> _Excerpted text_
_ _ _

LeetCode · #309

Stock with Cooldown Solution

Find the maximum profit from buying and selling stock with a 1-day cooldown after each sell.

01
Section One · Problem

Problem Statement

🏷️

Difficulty

Medium

🔗

LeetCode

Problem #309

🏗️

Pattern

DP — state machine

Given an array of stock prices, find max profit with unlimited transactions. After selling, you must wait one day before buying again (cooldown).

Example
Input: prices = [1,2,3,0,2] Output: 3 // Buy day 0, sell day 2 (profit 2), cooldown day 3, buy day 3, sell day 4 (profit 2). Total=3.
Constraints
• 1 ≤ prices.length ≤ 5000 • 0 ≤ prices[i] ≤ 1000
02
Section Two · Approach 1

Recursion — O(2ⁿ)

At each day, decide: buy, sell, or skip. Track state (holding or not) and cooldown. Recurse on all choices.

Why it works

Explores every possible sequence of buy/sell/hold decisions.

Why we can do better
Problem: Overlapping subproblems. State-machine DP tracks three states per day in O(n) time, O(1) space.

_ _ _

> _Prompt_
Copy the stretch of the LeetCode #309 page from "Constraints" through "on all choices.", word for word.

_ _ _

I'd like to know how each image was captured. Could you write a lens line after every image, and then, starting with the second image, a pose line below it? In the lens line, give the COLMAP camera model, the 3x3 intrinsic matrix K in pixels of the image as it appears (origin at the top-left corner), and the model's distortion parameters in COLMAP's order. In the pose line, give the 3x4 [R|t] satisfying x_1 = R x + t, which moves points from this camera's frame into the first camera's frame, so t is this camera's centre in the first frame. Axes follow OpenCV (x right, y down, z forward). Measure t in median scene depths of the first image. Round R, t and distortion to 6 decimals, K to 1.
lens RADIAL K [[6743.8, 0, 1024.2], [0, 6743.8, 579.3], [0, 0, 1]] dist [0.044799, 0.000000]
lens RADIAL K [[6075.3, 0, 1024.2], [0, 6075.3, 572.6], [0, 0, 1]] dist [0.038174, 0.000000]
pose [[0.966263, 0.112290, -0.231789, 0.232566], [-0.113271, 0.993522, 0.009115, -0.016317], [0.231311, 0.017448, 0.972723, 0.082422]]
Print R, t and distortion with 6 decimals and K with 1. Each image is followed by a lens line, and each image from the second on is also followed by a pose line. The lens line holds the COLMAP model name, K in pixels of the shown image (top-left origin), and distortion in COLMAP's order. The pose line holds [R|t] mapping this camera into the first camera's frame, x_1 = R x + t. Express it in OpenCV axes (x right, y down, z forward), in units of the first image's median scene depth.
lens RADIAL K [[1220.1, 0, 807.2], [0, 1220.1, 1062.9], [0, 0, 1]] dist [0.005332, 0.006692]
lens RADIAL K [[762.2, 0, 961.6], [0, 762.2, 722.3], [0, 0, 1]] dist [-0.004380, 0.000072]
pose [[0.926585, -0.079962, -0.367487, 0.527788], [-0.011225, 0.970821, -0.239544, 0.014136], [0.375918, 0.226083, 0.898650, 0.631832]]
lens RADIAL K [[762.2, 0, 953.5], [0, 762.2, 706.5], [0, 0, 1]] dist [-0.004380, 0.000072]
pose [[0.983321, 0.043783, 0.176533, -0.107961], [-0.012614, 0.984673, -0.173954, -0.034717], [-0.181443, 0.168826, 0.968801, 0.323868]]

_ _ _

> _Finished task_
Constraints
• 1 ≤ prices.length ≤ 5000 • 0 ≤ prices[i] ≤ 1000
02
Section Two · Approach 1

Recursion — O(2ⁿ)

At each day, decide: buy, sell, or skip. Track state (holding or not) and cooldown. Recurse on all choices.